Longshanks: Edward 1

1307 Edward I, having conquered the Welsh, dies on his way to Scotland to fight Robert the Bruce.

1586 Birth: Thomas Hooker, colonial American pastor and an originator of the earliest system of federal government in America.


Hooker

1647 Death: Thomas Hooker, clergyman, often called the Father of American Democracy.

1713 German composer George Handel's Utrecht Te Deum is first performed at St. Paul's Cathedral in London. Handel's Te Deum, his first important English-language Church musical composition, is christened in honour of the Peace of Utrecht, which ended the War of the Spanish Succession between several European powers.

1742 A Spanish force invading Georgia runs headlong into the colony's British defenders. The battle decides the fate of a colony.

1754 Kings College opens in New York City. The institution of higher learning admits eight students and one faculty member, Dr. Samuel Johnson, who also serves as school president. These are humble beginnings for a school which would become one of the largest in the United States. Kings was renamed Columbia College in 1784 and, later, became Columbia University. Many prestigious awards come from this university today, including the Columbia Award for Journalism and the Pulitzer Prize for Journalism (named after Joseph Pulitzer, a former Columbia professor).


1795 French Revolution: Thomas Paine, a fellow who always seemed to be in the thick of things, defends the principal of universal suffrage at the Constitutional Convention in Paris. Note: This is an exceptional link to a BIO and the full text of Paines four major works. A preeminent freethinker, Paine is worth any time you'd care to devote to him. The freethinker Thomas Jefferson was of the same opinion.

1807 Czar Alexander meets with Napolean Bonaparte.

1815
After defeating Napolean at Waterloo, the victorious Allies marched into Paris.

1838 The Central American federation is dissolved.

1846 Manifesting Destiny: Navy Comdr. John D. Sloat, stationed in Mazatlan, Mexico, at the outbreak of the war, sails to Monterey, Calif. and takes possession of the city and its harbor. The U.S. annexation of all of California is proclaimed after the surrender of the Mexican garrison.

.....

● Exercise instructions
According to the dated history list, how many students did Kings College admit when it opened in New York City?

● Dataset extract
.....

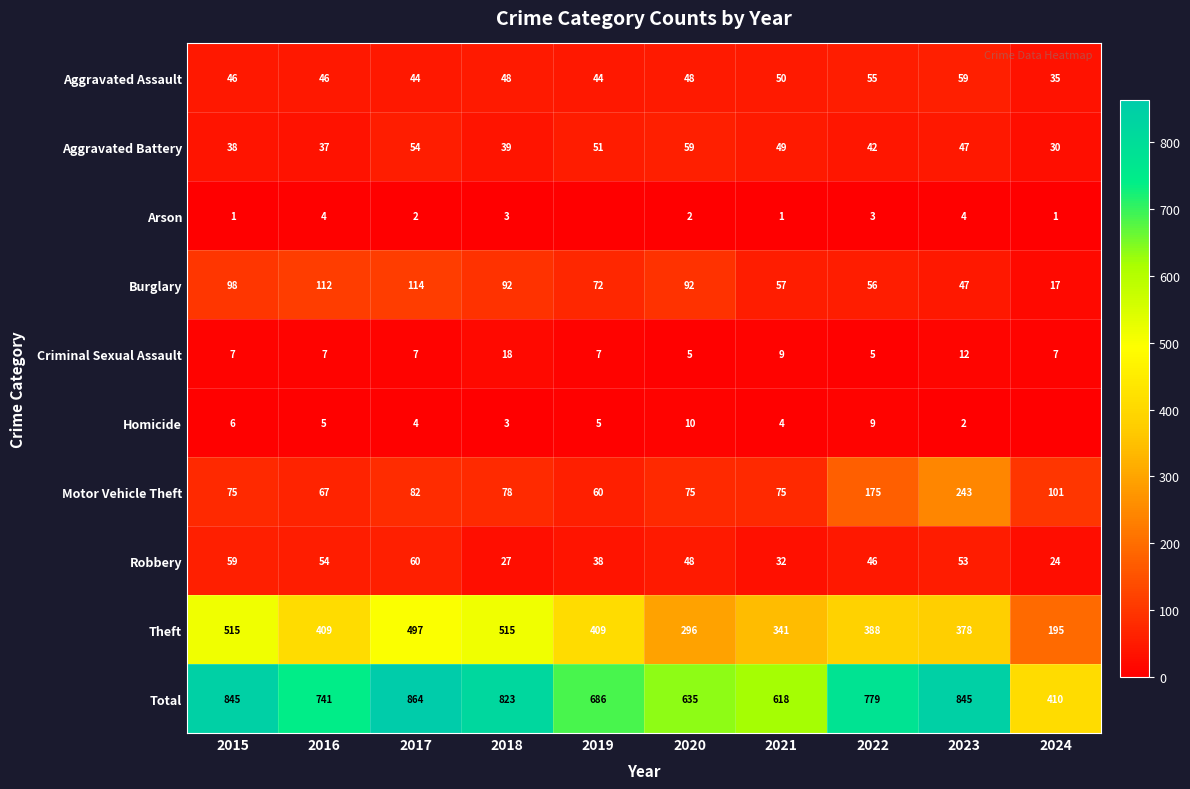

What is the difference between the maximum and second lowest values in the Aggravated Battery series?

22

.....

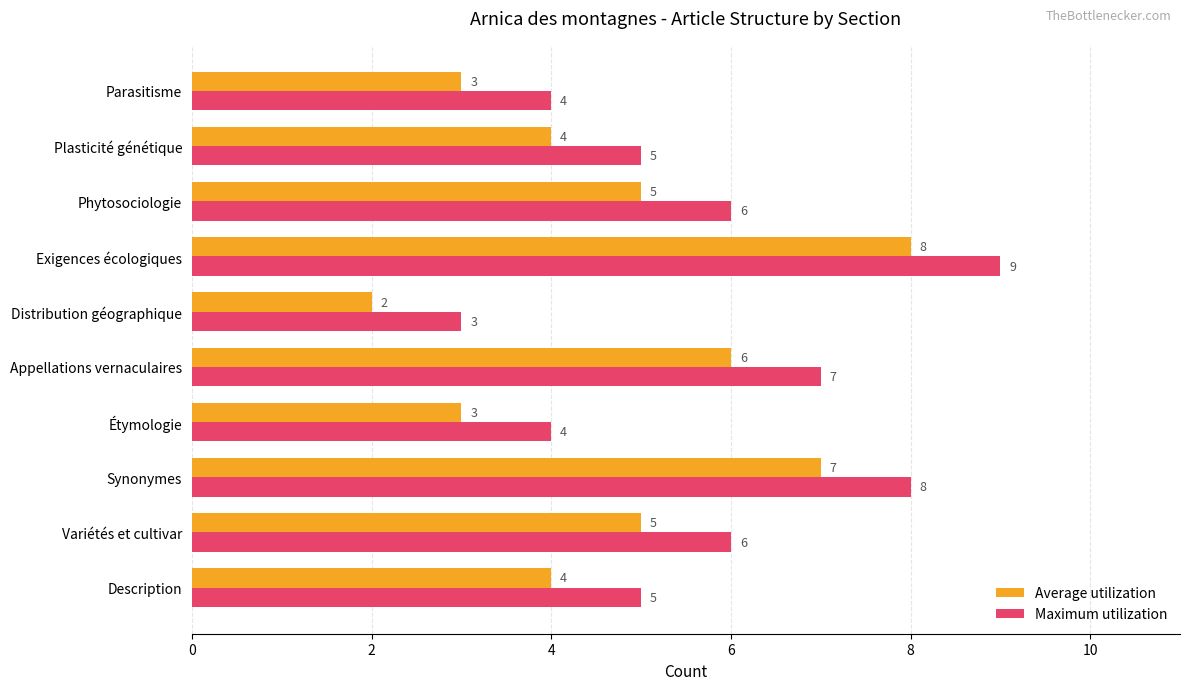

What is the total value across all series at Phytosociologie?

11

.....

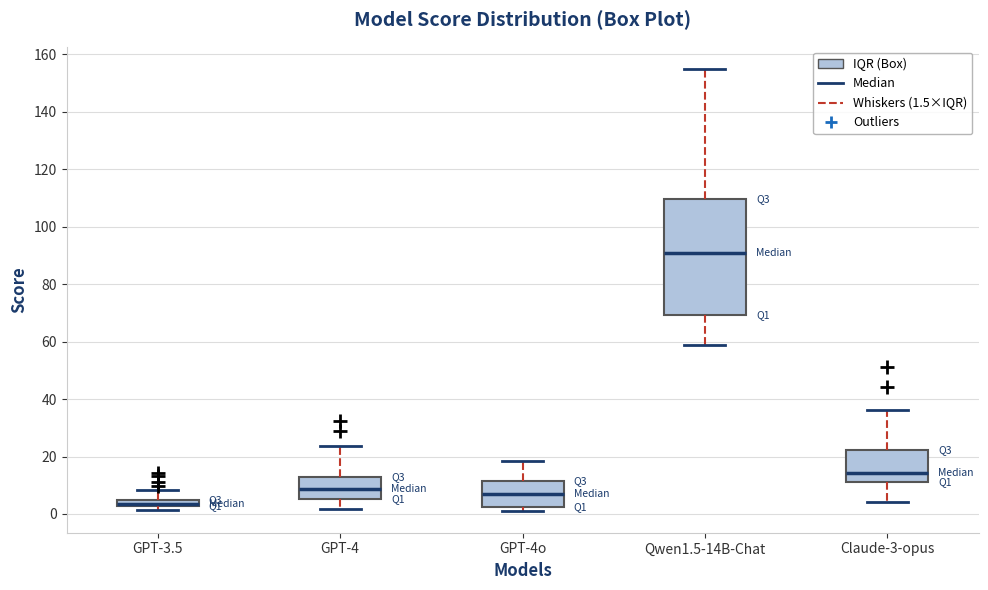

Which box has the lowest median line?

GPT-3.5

.....

● Response for this exercise
Eight students.